▸ **Task instructions**:
1. In the blog post, who co-authored Game Theory with Jean Tirole?
2. List every person the blog post mentions by name.
3. Rewrite as a short bulleted list the paragraph of the blog post that begins "1. Jean Tirole was awarded", keeping its main facts.

▸ **Selected extract**:
┌────────
Thursday, October 30, 2014
1. Jean Tirole was awarded the Nobel in Economics. I mostly know Tirole from the masterful Game Theory he co-authored with Drew Fudenberg, the primary text I used in preparing for my field exam in game theory during my Ph.D. program at NYU. I've read a little of his other work, but not much. Just a good technical economist, in my view. I'm unsurprised Kirzner didn't receive the award, but just having him identified as a frontrunner is a great thing.
2. Sweden recognized the State of Palestine. In my opinion, it's time for Israel to bite the bullet and recognize a Palestinian state as well... and then give it 24 hours to start rooting out the terrorist groups in its territory, starting with Hamas, or face a declaration of all out war. As far as I can tell, all of the main Palestinian political players, including Mahmoud Abbas and his PA, are exterminationists, willing to perpetrate a final solution should they get a chance. I also think we're entering a world where this is becoming increasingly politically correct. This morning I heard a BBC interviewer challenge an Israeli official who was talking about the the attempted assassination of Rabbi Yehuda Glick, saying "but isn't it the case that Israelis have been giving serious provocation" and then explaining that the "serious provocation" is suggesting that Jews should should be able to go to Temple Mount. Cynical as I am, even I was shocked -- the BBC World News bunch is as PC as they come. The freedom of any other racial, religious, or ethnic group to move about would never be challenged, I think. But it appears Jews -- especially Israeli Jews -- are becoming international pariahs, at least in Europe and parts of the United States (e.g. 1600 Pennsylvania Avenue). No wonder Caroline Glick thinks it's time for Israel to say to hell with it and bomb Iran. I don't know if she's right militarily, but it makes a kind of sense. By appeasing Palestinian exterminationists and getting tough with Israel, Europe and Obama make war increasingly likely, not peace.
└────────
(Stored records)
┌────────
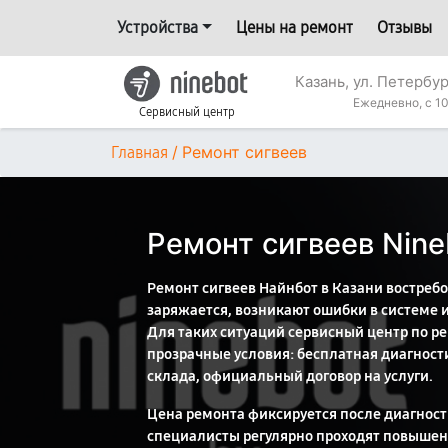
Устройства
Цены на ремонт
Отзывы
Казань, ул. Петербур
Ежедневно, с 10
Сервисный центр
/
Ремонт сигвеев
Главная
Ремонт сигвеев Nine
Ремонт сигвеев Найнбот в Казани востребо
заряжается, возникают ошибки в системе и
Для таких ситуаций сервисный центр по р
прозрачные условия: бесплатная диагност
склада, официальный договор на услуги.
Цена ремонта фиксируется после диагности
специалисты регулярно проходят повышен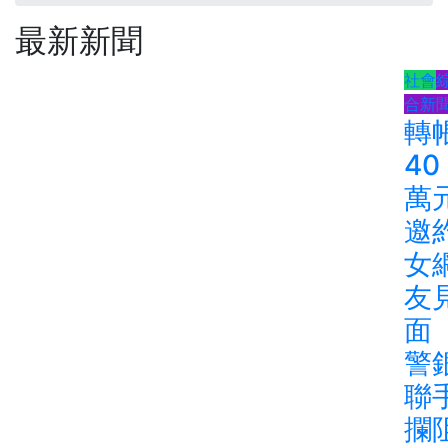
最新新聞
社會
合新
轉
40
萬
邀
女
友
面
警
聯
攔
└────────
▸ **Responses per task**:
1. Drew Fudenberg

2. Jean Tirole, Drew Fudenberg, Kirzner, Mahmoud Abbas, Rabbi Yehuda Glick, Caroline Glick, Obama

3.
- Jean Tirole received the Nobel in Economics.
- The writer knows Tirole mostly from Game Theory, which he co-authored with Drew Fudenberg. It was the writer's main text for a game theory field exam in a Ph.D. program at NYU.
- The writer has read little of Tirole's other work and sees him as a good technical economist.
- The writer is not surprised that Kirzner did not win but considers his being named a frontrunner a great thing.